Date of Award


Degree Type


Degree Name

Doctor of Philosophy in Chemistry



First Advisor

Dugan Hayes


Ferrate(VI) has been suggested as a ‘green’ alternative to current oxidation and disinfection methods used in water treatment, especially in combination with ultraviolet light. UV-activation of the ferrate salts has been shown to improve the efficiency of treating water due to the generation of highly oxidizing Fe(V) and Fe(IV) species. However, the incomplete understanding behind the nature of these intermediates, the mechanisms by which they form, and their roles in downstream oxidation reactions have limited the full-scale use of ferrate salts in facilities. Our goal is to advance the engineering of UV/ferrate(VI)-based water treatment processes by gaining a better understanding of the photochemistry and photophysics of the aqueous ion through optical and X-ray transient absorption spectroscopy. We used multi-wavelength pump-probe techniques to observe branching between relaxation into the metal-centered triplet Fe(VI) states and intersystem crossing to the quintet LMCT state.
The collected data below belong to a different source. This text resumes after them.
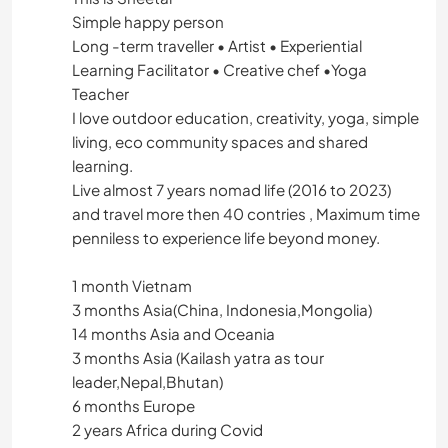
Simple happy person
Long -term traveller • Artist • Experiential
Learning Facilitator • Creative chef •Yoga
Teacher
I love outdoor education, creativity, yoga, simple
living, eco community spaces and shared
learning.
Live almost 7 years nomad life (2016 to 2023)
and travel more then 40 contries , Maximum time
penniless to experience life beyond money.
1 month Vietnam
3 months Asia(China, Indonesia,Mongolia)
14 months Asia and Oceania
3 months Asia (Kailash yatra as tour
leader,Nepal,Bhutan)
6 months Europe
2 years Africa during Covid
We further examined the excited state dynamics related to the 3MC states without interference from charge transfer states through visible pump experiments. A quantum yield of 15% was found for the formation of a reduced iron species, which is believed to be the primary reactive species in UV-activated water oxidation with ferrate(VI). This finding was confirmed using iron K-edge transient absorption spectroscopy. To further investigate the mechanism, experiments were repeated in a deuterated buffer solution. We found a tenfold increase in the lifetime of the 3MC states in comparison to the aqueous buffer following photoexcitation, which we attributed to the mismatch in vibrational quanta needed to span the energy gap between the 3A2 and 3T2 metal-centered transition. We further investigated the ferrate(VI) ion structure and dynamics using X-ray emission spectroscopy.